W sobotę po czterotygodniowej przerwie spowodowanej zabiegiem artroskopii kolana na boisko wróci bramkarz piłkarskiej reprezentacji Polski Artur Boruc. Według szkockich mediów, ma zagrać w meczu ligowym z Gretną.
"Boruc zagra już w sobotnim meczu z Gretną. Dla wracającego do zdrowia bramkarza i jego kolegów z Celtiku będzie to znakomita rozgrzewka przed zaplanowanym na 2 stycznia meczem derbowym z Rangers" - napisał "Glasgow Evening Times".

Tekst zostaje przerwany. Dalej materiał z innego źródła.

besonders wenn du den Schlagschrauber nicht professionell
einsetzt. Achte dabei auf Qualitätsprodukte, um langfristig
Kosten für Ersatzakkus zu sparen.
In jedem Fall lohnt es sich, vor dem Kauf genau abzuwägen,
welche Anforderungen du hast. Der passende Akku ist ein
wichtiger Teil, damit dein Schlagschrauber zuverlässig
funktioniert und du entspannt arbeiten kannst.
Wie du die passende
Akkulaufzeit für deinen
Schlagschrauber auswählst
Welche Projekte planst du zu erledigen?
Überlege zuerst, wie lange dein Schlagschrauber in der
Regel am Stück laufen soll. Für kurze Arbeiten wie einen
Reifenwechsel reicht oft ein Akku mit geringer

Reprezentant Polski pauzował od 6 grudnia, kiedy w klinice w Dublinie przeszedł zabieg artroskopii kolana. Rehabilitacja przebiegła bez problemów, w ostatnich dniach Boruc zaczął już kopać piłkę.
Gazeta podkreśla, że w bramce mistrzów Szkocji dojdzie do zmiany, choć, jak na ironię, w środowym spotkaniu z Dundee Utd. (2:0) po raz pierwszy od 35 meczów wyjazdowych nie stracili oni gola. "Pozycja Boruca jest jednak niepodważalna i Mark Brown powędruje na ławkę rezerwowych" - dodano.
Według pisma, działacze "The Bhoys" już szykują się do zimowego okna transferowego, które na Wyspach Brytyjskich zostanie otwarte 2 stycznia. Ich głównym celem jest pozyskanie z Sevilli niemieckiego obrońcy Andreasa Hinkela, ale klub jest też podobno zainteresowany transferem Grzegorza Szamotulskiego.
Polski bramkarz reprezentuje barwy Dundee Utd. i szkoleniowcy Celtiku mogli go oglądać w środowym meczu ligowym. Zdaniem dziennikarza "Glasgow Evening Times", wypadł na tyle dobrze, że transfer jest możliwy, choć trener Dundee Craig Levein namawia go do przedłużenia kończącej się w styczniu umowy.